As the most valuable player for League of Legends in Korea, Faker’s yearly pay has been a hot topic of discussion every time his contract comes to an end. It was reported to be $2.5 million this year, but the concrete figure has never been made public.
Faker has always seemed conservative with his money. In a December interview with Sports Chosun, he said he didn’t have any reason to spend extravagantly, as his most notable purchase was an apartment for his family.
On the topic of his love life, Faker said he fields questions about it from many people. He also said he’s in no hurry.
“I’m often asked if I have a love life, but the same can be said for friends of the opposite sex,” he said. “I have rather conventional preferences, but my ideal type keeps changing.
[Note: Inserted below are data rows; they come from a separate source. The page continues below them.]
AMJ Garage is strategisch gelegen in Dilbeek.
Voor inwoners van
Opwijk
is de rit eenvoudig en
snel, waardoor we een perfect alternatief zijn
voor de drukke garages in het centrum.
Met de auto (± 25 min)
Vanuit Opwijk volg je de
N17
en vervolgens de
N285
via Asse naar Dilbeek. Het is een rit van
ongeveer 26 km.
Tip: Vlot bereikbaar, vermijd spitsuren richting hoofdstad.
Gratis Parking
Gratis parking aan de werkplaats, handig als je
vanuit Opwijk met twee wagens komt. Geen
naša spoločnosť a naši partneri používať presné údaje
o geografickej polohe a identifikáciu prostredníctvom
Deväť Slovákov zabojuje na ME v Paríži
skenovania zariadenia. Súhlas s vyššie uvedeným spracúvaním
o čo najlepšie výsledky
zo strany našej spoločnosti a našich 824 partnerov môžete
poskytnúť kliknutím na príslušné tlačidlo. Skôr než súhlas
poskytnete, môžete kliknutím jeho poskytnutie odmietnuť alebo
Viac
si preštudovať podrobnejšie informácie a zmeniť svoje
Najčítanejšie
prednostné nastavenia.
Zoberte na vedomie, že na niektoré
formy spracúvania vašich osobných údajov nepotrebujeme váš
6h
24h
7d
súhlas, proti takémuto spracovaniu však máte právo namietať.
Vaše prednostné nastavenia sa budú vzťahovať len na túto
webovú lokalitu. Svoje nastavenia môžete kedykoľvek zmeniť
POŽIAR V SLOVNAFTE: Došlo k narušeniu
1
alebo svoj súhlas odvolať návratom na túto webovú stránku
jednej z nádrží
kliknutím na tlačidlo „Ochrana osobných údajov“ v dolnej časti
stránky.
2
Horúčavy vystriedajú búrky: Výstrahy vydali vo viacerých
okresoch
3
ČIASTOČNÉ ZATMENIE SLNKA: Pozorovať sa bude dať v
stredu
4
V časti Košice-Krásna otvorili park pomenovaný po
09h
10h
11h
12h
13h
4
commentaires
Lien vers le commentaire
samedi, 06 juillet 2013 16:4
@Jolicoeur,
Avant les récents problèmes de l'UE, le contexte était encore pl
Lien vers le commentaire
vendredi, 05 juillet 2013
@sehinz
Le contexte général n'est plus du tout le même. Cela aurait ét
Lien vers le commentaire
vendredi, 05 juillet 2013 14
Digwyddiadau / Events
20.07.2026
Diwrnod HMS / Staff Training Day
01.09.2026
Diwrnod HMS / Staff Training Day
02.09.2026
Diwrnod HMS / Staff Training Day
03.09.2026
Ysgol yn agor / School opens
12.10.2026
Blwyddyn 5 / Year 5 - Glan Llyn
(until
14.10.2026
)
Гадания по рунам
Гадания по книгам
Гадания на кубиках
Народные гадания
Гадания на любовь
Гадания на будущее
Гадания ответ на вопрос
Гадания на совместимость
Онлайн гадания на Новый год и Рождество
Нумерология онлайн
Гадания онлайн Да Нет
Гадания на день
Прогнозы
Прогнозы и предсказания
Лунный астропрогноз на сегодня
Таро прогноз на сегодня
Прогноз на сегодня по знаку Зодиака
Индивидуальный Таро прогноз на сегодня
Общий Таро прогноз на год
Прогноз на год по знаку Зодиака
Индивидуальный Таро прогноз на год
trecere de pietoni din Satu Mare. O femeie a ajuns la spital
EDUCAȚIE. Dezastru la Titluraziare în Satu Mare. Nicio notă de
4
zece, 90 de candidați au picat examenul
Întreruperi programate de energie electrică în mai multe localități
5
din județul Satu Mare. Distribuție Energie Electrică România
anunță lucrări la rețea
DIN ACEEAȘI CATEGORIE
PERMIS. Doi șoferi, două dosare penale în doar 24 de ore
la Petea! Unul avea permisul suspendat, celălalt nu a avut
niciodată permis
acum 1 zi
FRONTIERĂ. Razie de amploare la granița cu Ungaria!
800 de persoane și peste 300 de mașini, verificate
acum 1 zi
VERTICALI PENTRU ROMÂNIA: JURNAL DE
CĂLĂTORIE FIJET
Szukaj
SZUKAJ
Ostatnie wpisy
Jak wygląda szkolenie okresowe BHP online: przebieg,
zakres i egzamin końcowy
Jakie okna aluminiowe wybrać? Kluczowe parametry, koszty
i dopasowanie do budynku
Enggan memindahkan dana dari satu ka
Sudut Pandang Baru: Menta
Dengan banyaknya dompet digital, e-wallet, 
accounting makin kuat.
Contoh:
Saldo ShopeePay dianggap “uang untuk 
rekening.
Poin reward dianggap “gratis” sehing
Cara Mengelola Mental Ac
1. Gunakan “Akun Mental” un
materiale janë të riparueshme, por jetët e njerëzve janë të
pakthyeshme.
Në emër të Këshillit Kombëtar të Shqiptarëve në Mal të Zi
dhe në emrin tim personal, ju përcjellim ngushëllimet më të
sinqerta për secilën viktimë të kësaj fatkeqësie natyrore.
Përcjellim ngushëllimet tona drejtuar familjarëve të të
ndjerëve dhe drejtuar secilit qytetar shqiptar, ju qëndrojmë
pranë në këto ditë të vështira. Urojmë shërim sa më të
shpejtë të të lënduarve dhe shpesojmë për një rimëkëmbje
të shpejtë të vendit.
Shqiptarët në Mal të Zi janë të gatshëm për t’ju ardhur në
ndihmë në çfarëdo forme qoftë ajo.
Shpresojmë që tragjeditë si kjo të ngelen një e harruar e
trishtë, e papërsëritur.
I might need a girlfriend right about now, but I don’t mind not having one either.”
With a name forever bound to League of Legends, Faker also divulged how he came up with his summoner name and the thought process behind all of his nicknames he thought to this point.
“I usually put a lot of thought into my in-game ID. I think I used the ID 고전파 (which translates to “classical”) when I was an amateur,” he said. “The same goes for when I went pro. I wanted to have something cool and impactful rather than a regular word. It’s another name that I identify with. I wanted it to be cool from start to end, and ‘Faker’ was the name I came up with to really show who I am.”